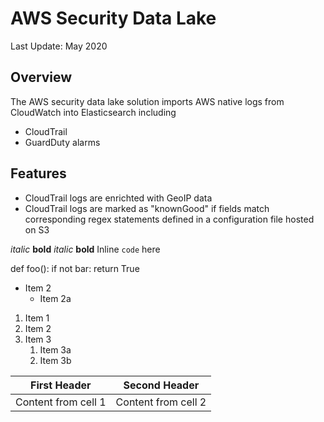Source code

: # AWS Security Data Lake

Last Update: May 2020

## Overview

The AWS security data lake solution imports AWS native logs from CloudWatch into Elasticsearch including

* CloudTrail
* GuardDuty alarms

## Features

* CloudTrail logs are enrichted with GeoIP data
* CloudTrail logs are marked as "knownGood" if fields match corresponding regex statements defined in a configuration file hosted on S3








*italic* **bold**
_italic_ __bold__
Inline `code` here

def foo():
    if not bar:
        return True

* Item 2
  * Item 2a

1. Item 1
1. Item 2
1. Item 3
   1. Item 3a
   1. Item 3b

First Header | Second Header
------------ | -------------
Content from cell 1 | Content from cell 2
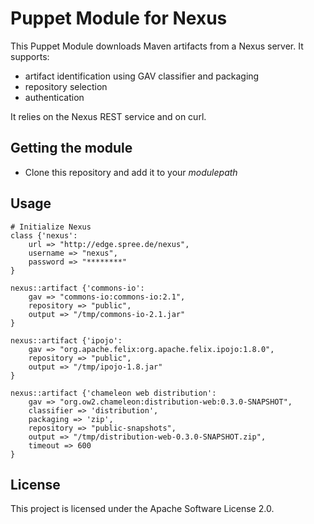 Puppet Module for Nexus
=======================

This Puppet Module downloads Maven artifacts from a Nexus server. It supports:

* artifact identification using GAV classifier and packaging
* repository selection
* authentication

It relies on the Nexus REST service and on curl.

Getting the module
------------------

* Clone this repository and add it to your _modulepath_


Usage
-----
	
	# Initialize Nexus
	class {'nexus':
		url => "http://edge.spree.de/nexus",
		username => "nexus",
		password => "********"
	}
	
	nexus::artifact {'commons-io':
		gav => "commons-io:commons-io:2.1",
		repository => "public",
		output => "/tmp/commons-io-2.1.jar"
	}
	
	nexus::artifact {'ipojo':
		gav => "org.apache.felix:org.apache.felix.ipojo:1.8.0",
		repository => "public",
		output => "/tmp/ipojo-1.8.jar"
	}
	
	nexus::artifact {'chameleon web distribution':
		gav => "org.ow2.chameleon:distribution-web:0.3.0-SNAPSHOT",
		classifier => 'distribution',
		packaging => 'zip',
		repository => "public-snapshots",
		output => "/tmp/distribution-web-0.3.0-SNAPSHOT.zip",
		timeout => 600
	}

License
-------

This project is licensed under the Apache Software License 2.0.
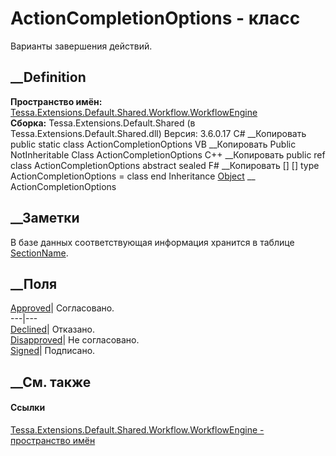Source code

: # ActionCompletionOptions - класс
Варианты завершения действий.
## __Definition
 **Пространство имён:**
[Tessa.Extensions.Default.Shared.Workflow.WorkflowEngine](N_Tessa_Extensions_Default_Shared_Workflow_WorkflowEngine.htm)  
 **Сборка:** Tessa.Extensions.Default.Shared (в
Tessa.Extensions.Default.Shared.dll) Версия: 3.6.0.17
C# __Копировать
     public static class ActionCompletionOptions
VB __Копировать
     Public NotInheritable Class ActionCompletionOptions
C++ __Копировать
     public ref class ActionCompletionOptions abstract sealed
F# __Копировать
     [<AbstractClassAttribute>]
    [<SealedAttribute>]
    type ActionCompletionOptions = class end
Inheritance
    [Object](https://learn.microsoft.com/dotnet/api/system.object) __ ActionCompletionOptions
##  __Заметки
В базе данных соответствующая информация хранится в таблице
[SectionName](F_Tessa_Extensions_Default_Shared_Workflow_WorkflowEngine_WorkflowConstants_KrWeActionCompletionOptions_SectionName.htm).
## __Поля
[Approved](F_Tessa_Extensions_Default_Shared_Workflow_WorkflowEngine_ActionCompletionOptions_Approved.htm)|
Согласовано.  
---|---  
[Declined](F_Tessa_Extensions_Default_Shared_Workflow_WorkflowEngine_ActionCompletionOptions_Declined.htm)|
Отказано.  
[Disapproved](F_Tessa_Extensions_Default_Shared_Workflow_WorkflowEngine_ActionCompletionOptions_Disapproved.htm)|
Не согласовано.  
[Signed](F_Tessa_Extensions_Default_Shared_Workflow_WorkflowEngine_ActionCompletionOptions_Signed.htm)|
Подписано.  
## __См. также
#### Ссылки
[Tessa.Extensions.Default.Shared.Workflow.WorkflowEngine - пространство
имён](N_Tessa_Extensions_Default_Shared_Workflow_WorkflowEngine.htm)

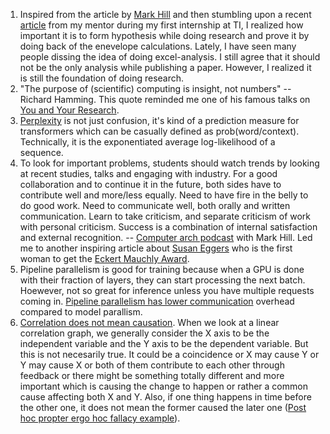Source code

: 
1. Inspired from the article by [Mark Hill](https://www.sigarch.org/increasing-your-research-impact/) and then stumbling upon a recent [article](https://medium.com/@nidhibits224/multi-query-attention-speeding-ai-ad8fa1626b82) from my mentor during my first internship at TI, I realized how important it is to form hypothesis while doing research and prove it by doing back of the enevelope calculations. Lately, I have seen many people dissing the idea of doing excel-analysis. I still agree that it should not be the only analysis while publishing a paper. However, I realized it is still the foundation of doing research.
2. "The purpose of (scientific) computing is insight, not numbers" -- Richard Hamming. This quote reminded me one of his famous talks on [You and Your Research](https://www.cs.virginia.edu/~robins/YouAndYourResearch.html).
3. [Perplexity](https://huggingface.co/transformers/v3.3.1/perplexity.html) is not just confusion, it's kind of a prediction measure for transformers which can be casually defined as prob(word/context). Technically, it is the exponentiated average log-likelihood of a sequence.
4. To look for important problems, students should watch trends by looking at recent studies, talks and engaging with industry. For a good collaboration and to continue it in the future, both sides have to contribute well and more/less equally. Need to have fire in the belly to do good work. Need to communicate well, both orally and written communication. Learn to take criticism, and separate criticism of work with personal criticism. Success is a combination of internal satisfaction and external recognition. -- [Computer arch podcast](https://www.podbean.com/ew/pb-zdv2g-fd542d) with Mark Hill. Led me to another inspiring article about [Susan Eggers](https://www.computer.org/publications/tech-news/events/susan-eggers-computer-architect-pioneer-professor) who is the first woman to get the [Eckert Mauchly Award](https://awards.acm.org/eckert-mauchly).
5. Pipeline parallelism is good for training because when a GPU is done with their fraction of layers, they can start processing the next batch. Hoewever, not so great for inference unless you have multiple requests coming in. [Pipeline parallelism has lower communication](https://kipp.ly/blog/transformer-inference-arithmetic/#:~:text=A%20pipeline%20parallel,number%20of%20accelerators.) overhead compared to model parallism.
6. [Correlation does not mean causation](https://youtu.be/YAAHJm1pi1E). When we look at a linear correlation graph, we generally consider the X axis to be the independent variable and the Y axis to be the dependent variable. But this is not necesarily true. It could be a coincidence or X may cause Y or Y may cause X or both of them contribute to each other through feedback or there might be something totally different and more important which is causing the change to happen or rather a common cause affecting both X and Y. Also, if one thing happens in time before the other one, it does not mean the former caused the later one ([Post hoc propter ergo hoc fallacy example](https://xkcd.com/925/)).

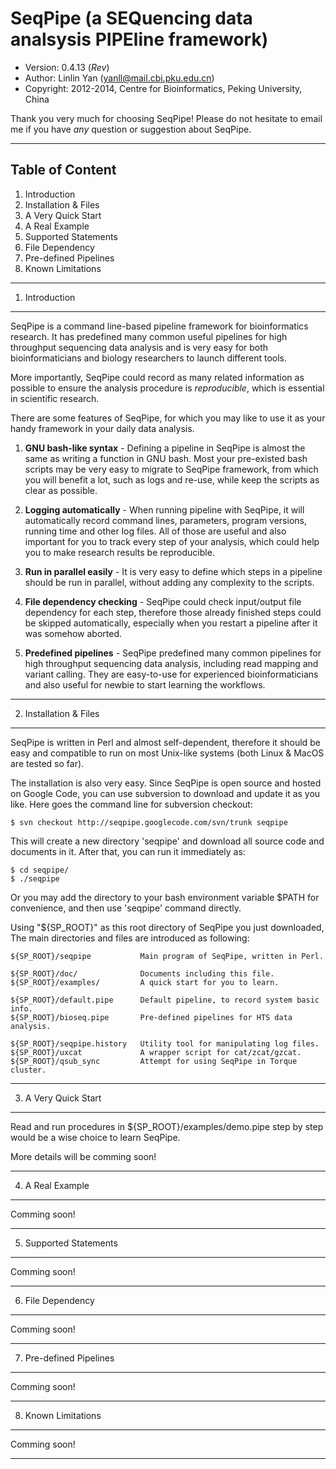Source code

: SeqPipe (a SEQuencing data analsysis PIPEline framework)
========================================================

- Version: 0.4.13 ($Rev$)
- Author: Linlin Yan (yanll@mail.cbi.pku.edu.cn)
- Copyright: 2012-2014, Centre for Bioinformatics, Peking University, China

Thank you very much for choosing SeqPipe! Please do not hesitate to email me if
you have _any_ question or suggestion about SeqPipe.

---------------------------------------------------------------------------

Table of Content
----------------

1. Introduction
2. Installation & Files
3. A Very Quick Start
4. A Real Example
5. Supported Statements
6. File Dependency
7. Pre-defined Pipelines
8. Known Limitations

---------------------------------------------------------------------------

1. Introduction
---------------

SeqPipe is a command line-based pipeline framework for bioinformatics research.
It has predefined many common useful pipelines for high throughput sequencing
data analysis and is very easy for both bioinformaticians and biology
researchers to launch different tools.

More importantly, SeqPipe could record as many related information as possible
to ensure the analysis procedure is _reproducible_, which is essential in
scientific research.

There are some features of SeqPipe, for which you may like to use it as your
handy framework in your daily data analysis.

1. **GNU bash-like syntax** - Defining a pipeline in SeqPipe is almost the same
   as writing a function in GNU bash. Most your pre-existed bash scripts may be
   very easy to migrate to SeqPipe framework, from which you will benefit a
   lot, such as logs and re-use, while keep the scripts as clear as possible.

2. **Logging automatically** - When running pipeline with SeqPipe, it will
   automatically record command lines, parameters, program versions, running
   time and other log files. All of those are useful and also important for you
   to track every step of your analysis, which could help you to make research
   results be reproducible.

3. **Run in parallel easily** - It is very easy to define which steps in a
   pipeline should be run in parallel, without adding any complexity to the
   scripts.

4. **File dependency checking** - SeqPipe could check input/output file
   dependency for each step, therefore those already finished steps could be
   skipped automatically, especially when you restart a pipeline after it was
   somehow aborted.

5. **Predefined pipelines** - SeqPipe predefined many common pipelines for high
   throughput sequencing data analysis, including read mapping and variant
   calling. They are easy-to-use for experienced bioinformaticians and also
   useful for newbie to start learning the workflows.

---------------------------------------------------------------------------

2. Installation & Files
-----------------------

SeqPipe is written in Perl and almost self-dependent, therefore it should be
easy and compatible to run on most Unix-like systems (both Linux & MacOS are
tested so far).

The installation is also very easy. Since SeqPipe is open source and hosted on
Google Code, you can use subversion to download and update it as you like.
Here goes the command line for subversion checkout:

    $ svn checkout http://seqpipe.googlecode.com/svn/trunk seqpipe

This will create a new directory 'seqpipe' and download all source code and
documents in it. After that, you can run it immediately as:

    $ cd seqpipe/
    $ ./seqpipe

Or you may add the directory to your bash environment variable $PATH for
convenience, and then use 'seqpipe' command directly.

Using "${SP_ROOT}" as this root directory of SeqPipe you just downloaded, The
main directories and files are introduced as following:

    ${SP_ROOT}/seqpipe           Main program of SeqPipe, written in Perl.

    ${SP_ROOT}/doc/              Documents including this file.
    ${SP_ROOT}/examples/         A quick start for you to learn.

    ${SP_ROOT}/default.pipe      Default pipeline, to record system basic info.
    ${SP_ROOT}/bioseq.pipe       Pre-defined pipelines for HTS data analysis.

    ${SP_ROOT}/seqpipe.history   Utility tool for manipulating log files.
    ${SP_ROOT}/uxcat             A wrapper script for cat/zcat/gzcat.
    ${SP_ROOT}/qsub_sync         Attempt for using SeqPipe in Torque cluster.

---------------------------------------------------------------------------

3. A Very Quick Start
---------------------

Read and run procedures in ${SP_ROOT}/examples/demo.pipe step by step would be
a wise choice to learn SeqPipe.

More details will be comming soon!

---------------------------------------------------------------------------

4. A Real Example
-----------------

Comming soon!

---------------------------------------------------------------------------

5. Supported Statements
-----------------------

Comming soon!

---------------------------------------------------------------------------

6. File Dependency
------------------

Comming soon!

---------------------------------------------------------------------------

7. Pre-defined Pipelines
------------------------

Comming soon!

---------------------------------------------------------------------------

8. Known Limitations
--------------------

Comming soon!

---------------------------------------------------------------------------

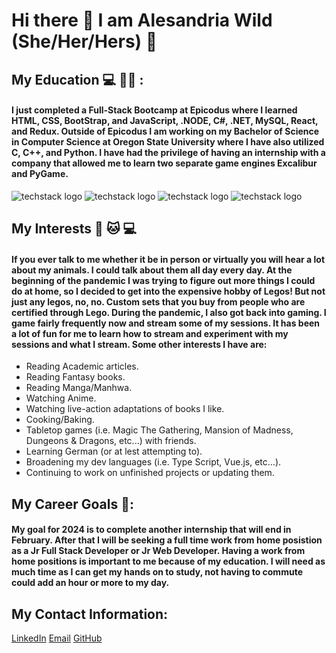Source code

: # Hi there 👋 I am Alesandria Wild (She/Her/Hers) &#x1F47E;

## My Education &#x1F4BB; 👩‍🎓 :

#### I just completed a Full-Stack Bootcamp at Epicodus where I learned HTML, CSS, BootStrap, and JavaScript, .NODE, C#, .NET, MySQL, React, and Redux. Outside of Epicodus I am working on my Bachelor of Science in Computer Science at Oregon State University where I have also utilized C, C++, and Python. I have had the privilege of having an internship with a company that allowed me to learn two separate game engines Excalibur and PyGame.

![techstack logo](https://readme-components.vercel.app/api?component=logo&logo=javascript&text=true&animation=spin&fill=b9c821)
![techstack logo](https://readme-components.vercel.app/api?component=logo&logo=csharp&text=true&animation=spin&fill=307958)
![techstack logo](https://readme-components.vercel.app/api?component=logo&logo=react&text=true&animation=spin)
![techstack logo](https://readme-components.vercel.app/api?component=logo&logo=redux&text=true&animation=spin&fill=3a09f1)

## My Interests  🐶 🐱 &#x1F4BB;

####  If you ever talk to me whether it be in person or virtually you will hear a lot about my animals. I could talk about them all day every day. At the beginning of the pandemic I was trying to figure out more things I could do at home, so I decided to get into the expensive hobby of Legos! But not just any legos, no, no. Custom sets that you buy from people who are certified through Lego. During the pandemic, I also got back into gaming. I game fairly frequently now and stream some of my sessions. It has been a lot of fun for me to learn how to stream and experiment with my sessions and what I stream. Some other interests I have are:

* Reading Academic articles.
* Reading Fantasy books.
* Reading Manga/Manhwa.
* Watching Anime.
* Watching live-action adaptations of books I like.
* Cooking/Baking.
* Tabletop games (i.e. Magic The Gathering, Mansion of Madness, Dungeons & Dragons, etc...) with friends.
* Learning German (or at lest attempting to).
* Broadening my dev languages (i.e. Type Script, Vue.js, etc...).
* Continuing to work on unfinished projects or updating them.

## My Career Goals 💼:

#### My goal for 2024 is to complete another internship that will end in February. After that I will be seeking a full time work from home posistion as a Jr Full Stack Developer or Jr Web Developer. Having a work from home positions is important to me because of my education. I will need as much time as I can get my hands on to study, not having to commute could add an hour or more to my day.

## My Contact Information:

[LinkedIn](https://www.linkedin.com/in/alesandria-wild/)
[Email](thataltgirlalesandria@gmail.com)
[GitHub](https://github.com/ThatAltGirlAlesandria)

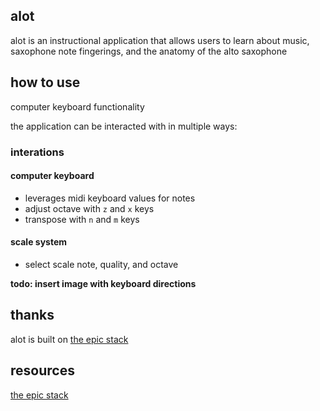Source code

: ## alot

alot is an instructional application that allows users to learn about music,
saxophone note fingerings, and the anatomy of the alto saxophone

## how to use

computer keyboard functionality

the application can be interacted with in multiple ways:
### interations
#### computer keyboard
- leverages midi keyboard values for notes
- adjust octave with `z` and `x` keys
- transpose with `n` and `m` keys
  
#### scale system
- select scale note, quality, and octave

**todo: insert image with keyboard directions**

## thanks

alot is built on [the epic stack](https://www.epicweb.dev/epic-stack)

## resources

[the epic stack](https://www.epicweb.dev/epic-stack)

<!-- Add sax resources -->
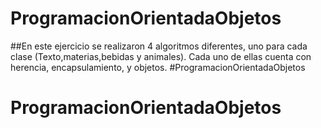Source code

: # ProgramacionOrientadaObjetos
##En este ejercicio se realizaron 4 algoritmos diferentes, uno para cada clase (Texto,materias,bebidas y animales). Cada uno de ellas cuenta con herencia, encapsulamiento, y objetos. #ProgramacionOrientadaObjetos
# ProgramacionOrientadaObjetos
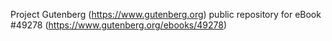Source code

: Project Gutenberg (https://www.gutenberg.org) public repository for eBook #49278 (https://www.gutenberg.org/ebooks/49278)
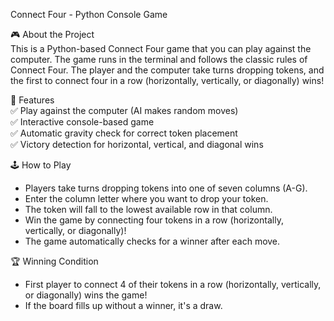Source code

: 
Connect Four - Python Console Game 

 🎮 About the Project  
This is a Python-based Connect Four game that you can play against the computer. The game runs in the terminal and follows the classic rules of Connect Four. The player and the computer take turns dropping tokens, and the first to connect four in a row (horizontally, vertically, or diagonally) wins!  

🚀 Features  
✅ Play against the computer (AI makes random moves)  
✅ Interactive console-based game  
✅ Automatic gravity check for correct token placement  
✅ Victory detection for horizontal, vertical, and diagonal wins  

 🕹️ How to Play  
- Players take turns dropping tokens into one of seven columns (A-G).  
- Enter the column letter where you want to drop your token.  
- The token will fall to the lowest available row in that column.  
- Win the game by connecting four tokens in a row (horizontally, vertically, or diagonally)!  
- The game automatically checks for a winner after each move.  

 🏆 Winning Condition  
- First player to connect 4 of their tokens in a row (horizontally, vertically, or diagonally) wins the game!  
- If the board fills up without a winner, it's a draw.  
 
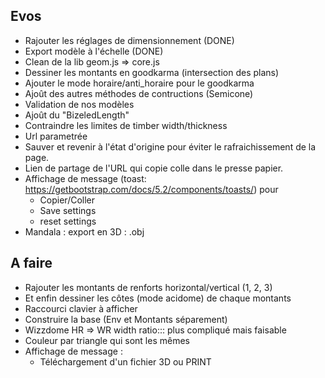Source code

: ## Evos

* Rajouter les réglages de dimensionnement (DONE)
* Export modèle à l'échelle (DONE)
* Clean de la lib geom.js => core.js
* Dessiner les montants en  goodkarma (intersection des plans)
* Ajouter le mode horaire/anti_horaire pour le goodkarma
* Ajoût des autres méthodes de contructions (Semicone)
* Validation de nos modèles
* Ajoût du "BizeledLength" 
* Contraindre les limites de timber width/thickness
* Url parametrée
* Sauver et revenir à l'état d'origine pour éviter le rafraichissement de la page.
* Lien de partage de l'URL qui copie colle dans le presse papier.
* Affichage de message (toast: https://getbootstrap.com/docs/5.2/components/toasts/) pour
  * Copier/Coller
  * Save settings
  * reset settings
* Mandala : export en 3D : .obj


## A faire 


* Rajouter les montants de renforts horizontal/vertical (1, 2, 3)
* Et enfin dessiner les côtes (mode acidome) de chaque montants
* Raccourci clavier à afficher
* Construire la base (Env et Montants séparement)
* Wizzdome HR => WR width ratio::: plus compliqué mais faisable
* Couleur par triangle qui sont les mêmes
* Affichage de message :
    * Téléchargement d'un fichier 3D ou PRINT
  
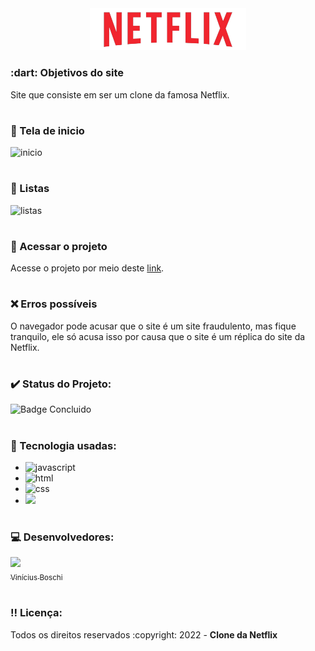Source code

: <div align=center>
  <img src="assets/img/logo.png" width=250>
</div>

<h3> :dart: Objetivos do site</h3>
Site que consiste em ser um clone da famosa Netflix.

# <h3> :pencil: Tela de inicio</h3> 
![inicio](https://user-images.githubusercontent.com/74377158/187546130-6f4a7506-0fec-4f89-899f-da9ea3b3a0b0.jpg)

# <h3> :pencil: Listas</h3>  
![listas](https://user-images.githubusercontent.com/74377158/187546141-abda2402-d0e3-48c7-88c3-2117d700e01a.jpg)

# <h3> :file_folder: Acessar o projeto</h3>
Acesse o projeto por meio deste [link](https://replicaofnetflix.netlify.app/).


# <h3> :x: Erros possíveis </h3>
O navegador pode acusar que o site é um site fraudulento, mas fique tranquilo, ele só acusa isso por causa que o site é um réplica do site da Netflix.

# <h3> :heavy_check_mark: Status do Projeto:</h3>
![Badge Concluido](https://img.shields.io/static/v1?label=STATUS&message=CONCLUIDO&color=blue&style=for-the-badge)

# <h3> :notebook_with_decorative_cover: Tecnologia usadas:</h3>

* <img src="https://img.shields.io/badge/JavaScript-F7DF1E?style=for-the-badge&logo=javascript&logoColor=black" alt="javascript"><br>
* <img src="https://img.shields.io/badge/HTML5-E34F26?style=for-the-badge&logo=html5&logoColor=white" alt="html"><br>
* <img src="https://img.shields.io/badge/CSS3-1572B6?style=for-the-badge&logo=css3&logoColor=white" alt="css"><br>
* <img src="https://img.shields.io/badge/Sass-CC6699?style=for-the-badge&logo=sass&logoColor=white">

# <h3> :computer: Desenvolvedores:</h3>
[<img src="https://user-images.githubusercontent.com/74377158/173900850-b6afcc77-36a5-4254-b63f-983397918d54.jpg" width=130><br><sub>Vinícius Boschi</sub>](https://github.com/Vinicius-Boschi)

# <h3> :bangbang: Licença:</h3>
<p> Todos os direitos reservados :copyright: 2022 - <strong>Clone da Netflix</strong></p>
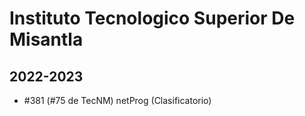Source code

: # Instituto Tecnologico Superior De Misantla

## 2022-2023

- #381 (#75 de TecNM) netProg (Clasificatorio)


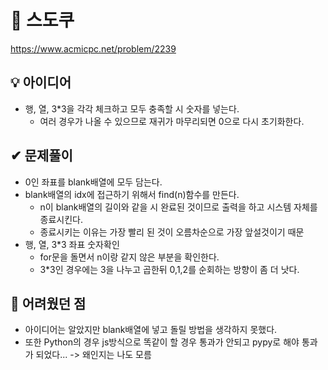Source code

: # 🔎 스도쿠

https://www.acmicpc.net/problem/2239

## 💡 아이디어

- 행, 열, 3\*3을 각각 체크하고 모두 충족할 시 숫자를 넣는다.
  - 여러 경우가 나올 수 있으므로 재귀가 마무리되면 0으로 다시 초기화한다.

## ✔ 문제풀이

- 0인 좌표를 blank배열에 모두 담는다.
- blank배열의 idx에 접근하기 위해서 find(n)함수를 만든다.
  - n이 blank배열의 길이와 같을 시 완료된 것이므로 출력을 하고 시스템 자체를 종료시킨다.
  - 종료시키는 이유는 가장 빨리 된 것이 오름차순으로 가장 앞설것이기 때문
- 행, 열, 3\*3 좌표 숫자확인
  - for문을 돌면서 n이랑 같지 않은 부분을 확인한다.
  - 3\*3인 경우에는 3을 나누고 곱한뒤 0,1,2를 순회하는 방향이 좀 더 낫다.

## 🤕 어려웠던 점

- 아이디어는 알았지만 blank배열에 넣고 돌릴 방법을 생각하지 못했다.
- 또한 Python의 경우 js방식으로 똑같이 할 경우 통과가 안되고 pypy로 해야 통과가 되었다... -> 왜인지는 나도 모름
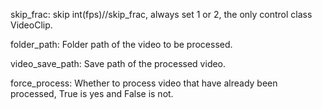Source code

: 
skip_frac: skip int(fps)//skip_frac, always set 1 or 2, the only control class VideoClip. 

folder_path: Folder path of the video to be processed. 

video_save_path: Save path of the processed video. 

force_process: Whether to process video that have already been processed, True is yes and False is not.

|---|

- **WORK REQUEST**
Across the data, how many lines contain the string "much"? Only the number is wanted.

- **ANSWER TO THE EXERCISE**
2